For students: there will be a Dormitory with around 220 kWp photovoltaic facilities installed on the roof and a battery storage in the parking area under the earth – therefore, the building is on the one hand not only using, but also supplying energy to the network and on the other hand trying to become a passive plus building, meaning it will generate more electricity over a year than what is needed. Flexibilities are pooled sold at different energy marktes. A building energy management system (or BEMS) will be connected to an energy pool manager – an intereface between building and energy market.

Designing a smart city - from scratch

The smart research project stands upon four pillars. These factors result in a comprehensive idea of how a town of 20,000 residents can be designed from scratch – as a sustainable, smart city of the future.

smart building: using knowledge and data, forecasts of future energy consumption can be made and optimized for each building individually. They will participate actively in different energy markets and therefore will be able to react flexible and independently towards changes within the system.

smart citizen: research and innovation depends on the user, since novel technologies can only establish themselves if accepted by society. Therefore, the research is not only carried out in terms of energy use, but also with regard to sociological aspects and usability.

smart grids: control and surveillance of the electricity network will be supported by analysis of acquired real data. The aim is to optimise strategies for operative aspects, as well as to find suitable solutions to cater for future needs of the market.
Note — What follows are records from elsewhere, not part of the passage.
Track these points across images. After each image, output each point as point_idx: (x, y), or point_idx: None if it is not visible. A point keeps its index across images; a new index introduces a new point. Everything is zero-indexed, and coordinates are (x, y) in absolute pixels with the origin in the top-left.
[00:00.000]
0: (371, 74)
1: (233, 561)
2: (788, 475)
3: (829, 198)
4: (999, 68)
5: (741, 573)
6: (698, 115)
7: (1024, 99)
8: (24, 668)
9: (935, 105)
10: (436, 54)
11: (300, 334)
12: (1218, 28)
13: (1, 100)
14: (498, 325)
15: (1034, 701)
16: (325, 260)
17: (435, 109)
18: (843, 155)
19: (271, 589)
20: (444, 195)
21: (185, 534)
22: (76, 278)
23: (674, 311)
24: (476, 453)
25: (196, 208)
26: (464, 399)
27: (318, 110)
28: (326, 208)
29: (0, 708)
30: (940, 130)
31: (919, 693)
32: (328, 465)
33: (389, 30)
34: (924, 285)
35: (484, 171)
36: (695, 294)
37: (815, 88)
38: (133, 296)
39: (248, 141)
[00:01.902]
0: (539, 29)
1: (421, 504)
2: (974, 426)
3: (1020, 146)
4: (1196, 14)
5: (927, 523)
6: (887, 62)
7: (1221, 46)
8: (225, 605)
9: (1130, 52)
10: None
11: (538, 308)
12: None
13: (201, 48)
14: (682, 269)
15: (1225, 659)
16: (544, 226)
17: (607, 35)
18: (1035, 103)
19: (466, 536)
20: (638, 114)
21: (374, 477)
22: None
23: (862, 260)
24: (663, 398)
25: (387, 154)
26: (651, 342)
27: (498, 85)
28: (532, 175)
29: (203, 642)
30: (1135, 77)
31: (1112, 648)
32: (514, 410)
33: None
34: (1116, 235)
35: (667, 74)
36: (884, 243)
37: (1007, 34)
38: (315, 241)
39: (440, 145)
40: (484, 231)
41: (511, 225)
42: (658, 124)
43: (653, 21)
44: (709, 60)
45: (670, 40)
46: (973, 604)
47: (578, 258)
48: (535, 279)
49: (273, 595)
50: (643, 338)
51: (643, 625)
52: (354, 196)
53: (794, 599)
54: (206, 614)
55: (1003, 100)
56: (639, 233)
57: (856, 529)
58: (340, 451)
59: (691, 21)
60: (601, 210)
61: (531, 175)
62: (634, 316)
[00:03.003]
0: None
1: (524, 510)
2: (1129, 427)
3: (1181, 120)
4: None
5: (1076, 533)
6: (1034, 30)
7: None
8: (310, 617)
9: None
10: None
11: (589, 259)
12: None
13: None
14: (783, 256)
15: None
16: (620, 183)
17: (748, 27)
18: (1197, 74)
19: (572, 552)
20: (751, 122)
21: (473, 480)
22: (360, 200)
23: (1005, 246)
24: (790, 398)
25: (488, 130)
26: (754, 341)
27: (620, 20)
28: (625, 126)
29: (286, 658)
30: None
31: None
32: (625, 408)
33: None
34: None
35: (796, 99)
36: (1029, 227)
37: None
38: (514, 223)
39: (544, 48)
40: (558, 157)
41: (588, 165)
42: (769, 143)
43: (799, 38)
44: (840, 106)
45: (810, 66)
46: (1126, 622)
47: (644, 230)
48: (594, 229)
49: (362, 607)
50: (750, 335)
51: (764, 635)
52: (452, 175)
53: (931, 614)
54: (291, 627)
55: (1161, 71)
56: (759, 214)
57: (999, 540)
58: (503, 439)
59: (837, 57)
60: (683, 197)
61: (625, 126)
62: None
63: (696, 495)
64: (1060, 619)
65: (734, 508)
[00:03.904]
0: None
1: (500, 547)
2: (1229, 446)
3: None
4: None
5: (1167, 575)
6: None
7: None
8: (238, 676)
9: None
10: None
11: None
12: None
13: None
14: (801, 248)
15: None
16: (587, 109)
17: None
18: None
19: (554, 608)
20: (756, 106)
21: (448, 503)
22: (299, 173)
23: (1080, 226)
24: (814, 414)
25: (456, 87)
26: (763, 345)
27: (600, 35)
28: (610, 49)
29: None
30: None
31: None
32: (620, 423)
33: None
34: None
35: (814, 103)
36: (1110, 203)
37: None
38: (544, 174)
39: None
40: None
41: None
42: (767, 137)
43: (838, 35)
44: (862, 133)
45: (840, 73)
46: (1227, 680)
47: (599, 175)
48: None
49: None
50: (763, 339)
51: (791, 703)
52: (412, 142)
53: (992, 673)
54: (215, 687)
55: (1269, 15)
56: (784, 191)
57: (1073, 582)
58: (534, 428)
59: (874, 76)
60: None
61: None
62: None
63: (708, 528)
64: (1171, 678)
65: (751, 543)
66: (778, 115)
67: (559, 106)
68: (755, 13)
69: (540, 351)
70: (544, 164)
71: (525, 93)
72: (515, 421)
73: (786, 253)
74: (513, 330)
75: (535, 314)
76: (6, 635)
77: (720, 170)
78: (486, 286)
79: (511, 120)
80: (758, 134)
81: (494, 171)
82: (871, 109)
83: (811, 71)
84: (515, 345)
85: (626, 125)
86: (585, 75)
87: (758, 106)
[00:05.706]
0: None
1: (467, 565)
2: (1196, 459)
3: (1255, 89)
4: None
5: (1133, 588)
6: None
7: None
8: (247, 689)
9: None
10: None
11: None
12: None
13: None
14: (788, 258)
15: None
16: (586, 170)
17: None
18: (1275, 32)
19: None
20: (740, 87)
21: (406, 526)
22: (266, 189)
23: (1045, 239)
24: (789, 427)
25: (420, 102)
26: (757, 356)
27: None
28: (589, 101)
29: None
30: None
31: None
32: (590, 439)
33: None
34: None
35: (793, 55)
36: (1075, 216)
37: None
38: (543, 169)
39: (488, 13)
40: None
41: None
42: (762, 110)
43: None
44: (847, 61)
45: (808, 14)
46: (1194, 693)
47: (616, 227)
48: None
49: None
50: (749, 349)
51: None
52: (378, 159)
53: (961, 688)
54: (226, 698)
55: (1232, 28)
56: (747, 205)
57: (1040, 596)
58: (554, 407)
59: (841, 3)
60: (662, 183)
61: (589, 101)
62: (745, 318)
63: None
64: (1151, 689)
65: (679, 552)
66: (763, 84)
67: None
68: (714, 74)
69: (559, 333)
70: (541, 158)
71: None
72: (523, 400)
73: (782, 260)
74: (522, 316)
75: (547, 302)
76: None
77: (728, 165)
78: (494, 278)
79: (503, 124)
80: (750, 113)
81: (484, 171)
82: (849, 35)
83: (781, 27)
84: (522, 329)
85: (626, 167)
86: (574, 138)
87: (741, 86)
smart ICT: building control systems and grid control systems as well as a high number of data points will be connected via information- and communication technologies in order to be able to analyse various scenarios of the underlying research questions. Finally, a lot of helpful findings shall be the output..

New perspectives: learning (by doing) in Aspern

The cooperative approach – 30 scientist from different disciplines – aids in finding simple solutions to complex problems. While the research program of ASCR might be finished in three years, Wien Energie remains interested and optimistic about continuing their research. In any case, we will keep our fingers crossed and hope for valuable results, in testing developments and positive feedback – in order to ensure the future of this unique project.

Today, walking around the quiet streets (so far, there is only a few of them) feels a little odd – one may be reminded of a western movie, when looking over the empty fields beyond the lake. However, sooner or later Aspern will develop into something very special: a smart city (within a city) and – you never know – it might just be the start of our future.